• New York Appellate Court Provides Guidance on Rules Concerning Constructive Waiver of Late Notice Defense and Proving the Content of a "Lost" Renewal Policy
  • April 15, 2009 | Author: Carl J. Pernicone
  • Law Firm: Wilson Elser Moskowitz Edelman & Dicker LLP - New York Office
  • Overview

    In its recent ruling in Estee Lauder v. OneBeacon (2009 NY Slip Op 01313, Feb. 19. 2009), New York’s Appellate Division First Department confronted significant issues of New York law regarding the constructive waiver of a late notice defense and proving the material terms and conditions of a “lost” or disputed renewal policy. 

    Background

    In Estee Lauder, the insured sought coverage for claims relating to the release of contaminants from two landfills.  The insurer denied coverage for both claims based on the insured’s alleged failure to provide sufficient proof of the existence and content of the policies under which it was seeking insurance.  Significantly, the insurer never raised late notice as a defense to coverage in any of its coverage-related communications, even though the record demonstrates the insurer was well aware of facts that would have supported such an argument.

    Decisions

    A coverage action eventually ensued.  The trial court granted the insurer summary judgment on late notice grounds, reasoning that the carrier’s “sweeping reservation of rights” was broad enough to allow it to raise late notice at a later date – even if it had actual or constructive knowledge of the defense when it issued its earlier coverage letters.

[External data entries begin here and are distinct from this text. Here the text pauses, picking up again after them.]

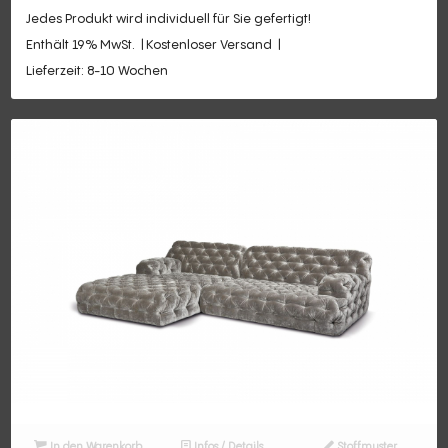
Jedes Produkt wird individuell für Sie gefertigt!
Enthält 19% MwSt.
Kostenloser Versand
Lieferzeit: 8-10 Wochen
In den Warenkorb
Infos / Details
Stoffmuster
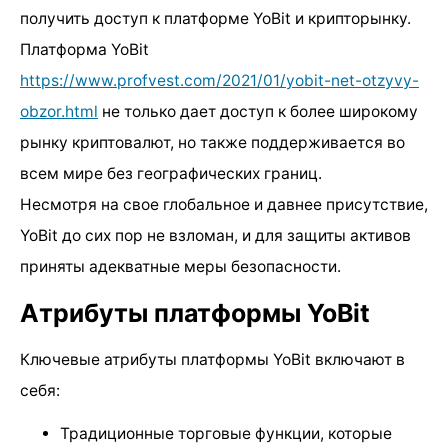
получить доступ к платформе YoBit и крипторынку.
Платформа YoBit
https://www.profvest.com/2021/01/yobit-net-otzyvy-
obzor.html
не только дает доступ к более широкому
рынку криптовалют, но также поддерживается во
всем мире без географических границ.
Несмотря на свое глобальное и давнее присутствие,
YoBit до сих пор не взломан, и для защиты активов
приняты адекватные меры безопасности.
Атрибуты платформы YoBit
Ключевые атрибуты платформы YoBit включают в
себя:
Традиционные торговые функции, которые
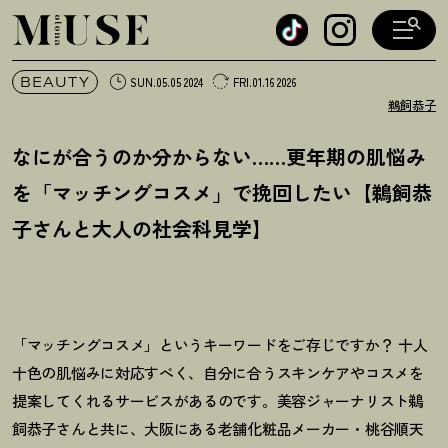
オトナミューズ ウェブ
BEAUTY
SUN.05.05 2024
FRI.01.16 2026
鵜飼恭子
なにが合うのか分からない……更年期の肌悩み
を「マッチングコスメ」で挽回したい【鵜飼恭
子さんと大人の社会科見学】
「マッチングコスメ」というキーワードをご存じですか
？
十人
十色の肌悩みに対応すべく、自分に合うスキンケアやコスメを
提案してくれるサービスがあるのです。美容ジャーナリスト鵜
飼恭子さんと共に、大阪にある老舗化粧品メーカー・桃谷順天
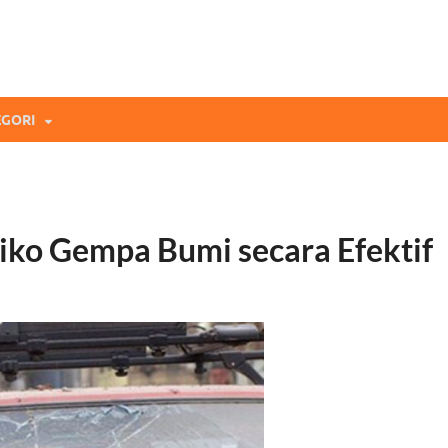
mi Blog
andingan Asuransi Terbaikmu!
GORI
siko Gempa Bumi secara Efektif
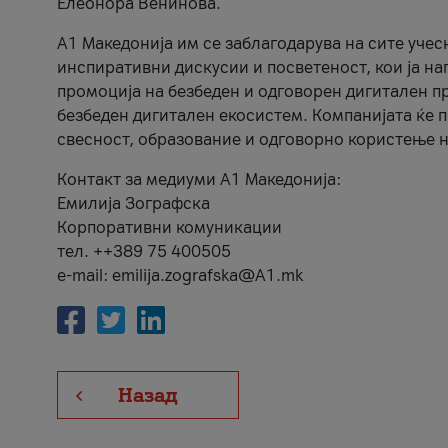
Елеонора Венинова.
А1 Македонија им се заблагодарува на сите учес
инспиративни дискусии и посветеност, кои ја на
промоција на безбеден и одговорен дигитален пр
безбеден дигитален екосистем. Компанијата ќе 
свесност, образование и одговорно користење н
Контакт за медиуми А1 Македонија:
Емилија Зографска
Корпоративни комуникации
тел. ++389 75 400505
e-mail: emilija.zografska@A1.mk
Назад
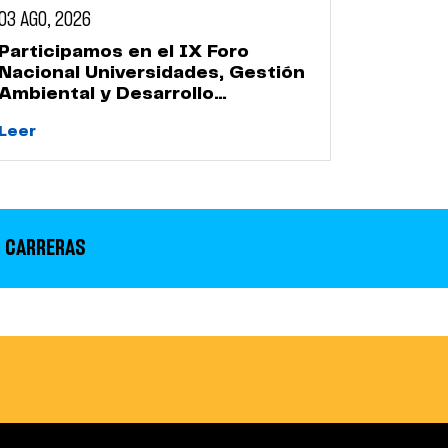
03 AGO, 2026
Participamos en el IX Foro
Nacional Universidades, Gestión
Ambiental y Desarrollo
Sostenible
Leer
 CARRERAS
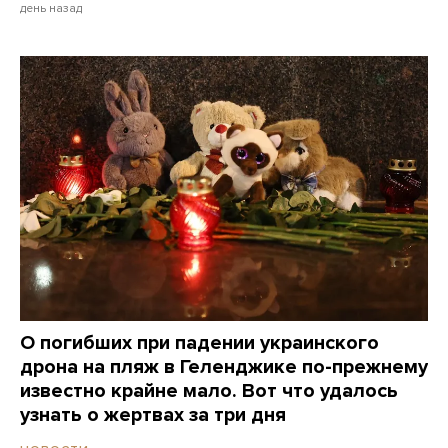
день назад
О погибших при падении украинского
дрона на пляж в Геленджике по-прежнему
известно крайне мало. Вот что удалось
узнать о жертвах за три дня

    On appeal, however, the First Department reversed, finding the trial court erred as a matter of law when it found “[t]hat as long as an insurer claims or reserves the right to do so, it may disclaim coverage on one ground and thereafter disclaim coverage on another ground even though it had actual or constructive knowledge of the later ground at the time of the initial disclaimer.” Id. at 4.  In reaching this conclusion, the Estee Lauder court reasoned that, “As the duties to disclaim promptly and specifically are imposed by law (citation omitted), an insurer cannot unilaterally absolve itself of those duties.”  Continuing, the court stated, “Thus an insurer cannot avoid a waiver of a defense of which it has actual or constructive knowledge (i.e., avoid its duties to disclaim promptly and with specificity on the basis of that defense), by a unilateral assertion in a disclaimer notice that it is reserving or not waiving a right to disclaim on other, unstated grounds . . . (citations omitted)” Id. at 3. (Emphasis supplied).

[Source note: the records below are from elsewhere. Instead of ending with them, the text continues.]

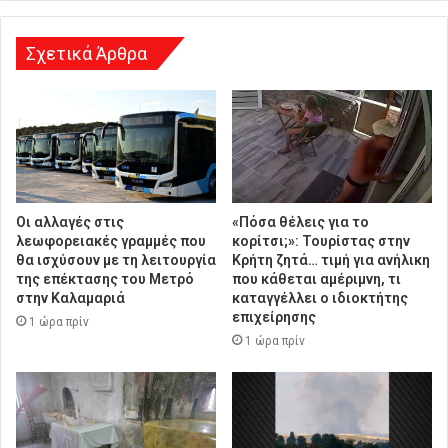
σ
η
Σχετικά Άρθρα
Οι αλλαγές στις
«Πόσα θέλεις για το
λεωφορειακές γραμμές που
κορίτσι;»: Τουρίστας στην
θα ισχύσουν με τη λειτουργία
Κρήτη ζητά… τιμή για ανήλικη
της επέκτασης του Μετρό
που κάθεται αμέριμνη, τι
στην Καλαμαριά
καταγγέλλει ο ιδιοκτήτης
επιχείρησης
1 ώρα πρίν
1 ώρα πρίν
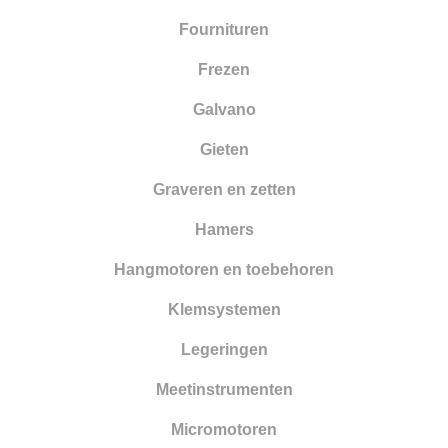
Fournituren
Smelten
Frezen
Solderen
Galvano
Stempelen
Gieten
Tangen
Graveren en zetten
Vijlen
Hamers
Walsen en draadtrekgereedschap
Hangmotoren en toebehoren
Wasbewerking
Klemsystemen
Werkbanken en toebehoren
Legeringen
Zandstralen
Meetinstrumenten
Zagen
Micromotoren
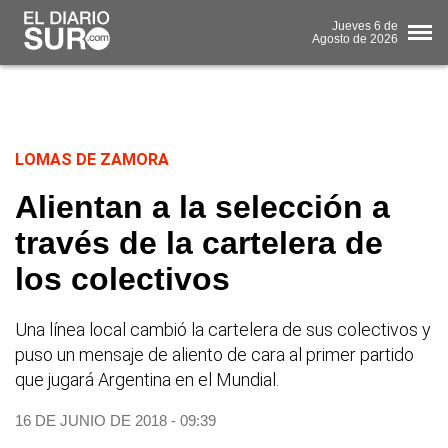
Jueves
6 de
Agosto
de 2026
LOMAS DE ZAMORA
Alientan a la selección a
través de la cartelera de
los colectivos
Una línea local cambió la cartelera de sus colectivos y
puso un mensaje de aliento de cara al primer partido
que jugará Argentina en el Mundial.
16 DE JUNIO DE 2018 - 09:39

    In reaching this decision, the First Department considered and specifically rejected an argument advanced by the carrier that the insurer was relieved of any obligation to promptly assert a late notice defense because the existence and content of the relevant policy was in dispute.  In so ruling, the Estee Lauder court held that an insurer’s obligation to provide timely notice is imposed by law and hence, “[k]nowledge of the policy’s actual terms is not necessary to assert such defenses to coverage.” Id. at 5.

    The court added, “Acceptance of [the] argument that an insurer is absolved of any duty to make timely, specific and nonselective disclaimers on the basis of defenses to coverage when the insurer denies a policy was issued would entail an extraordinary proposition: that if the insurer ultimately is found to have issued the policy – even after litigation over a period of years – the insurer nonetheless still can disclaim on the basis of defenses to coverage it could have asserted prior to or at the outset of the litigation.” Id. at 6.

    On the lost policy issue, the trial court denied the insured’s motion for summary judgment that it had offered sufficient evidence of the material terms and conditions of the disputed policy; however, the First Department reversed and entered summary judgment for the insured.  In so ruling, the court noted that the disputed policy was, in fact, a renewal policy and, under New York law, “[u]nless an agreement to the contrary is shown, a renewal policy is presumed to be on the same terms and conditions, and amounts as provided in the original policy.” Id. at 7 (emphasis supplied).  Here the record confirms that the material terms and conditions of the original policy were established and that the insurer failed to offer any evidence that any kind of change in those terms was intended for the renewal.

    Comment

    The practical lesson of Estee Lauder is twofold:

    First, under New York law, a dispute over the terms and conditions of a “lost” policy will not excuse an insurer’s failure to promptly raise a late notice defense, where an insurer has actual or constructive knowledge of facts supporting such a defense – even if, as here, an insurer issues a “sweeping reservation of rights” that purports to unilaterally reserve its rights to later disclaim on other unstated grounds.

    Second, in a case involving a “lost” or disputed renewal policy, a rebuttable presumption exists in New York that the terms and conditions of the renewal mirror those of the original policy, absent evidence from the insurer of some intent to change those terms on renewal.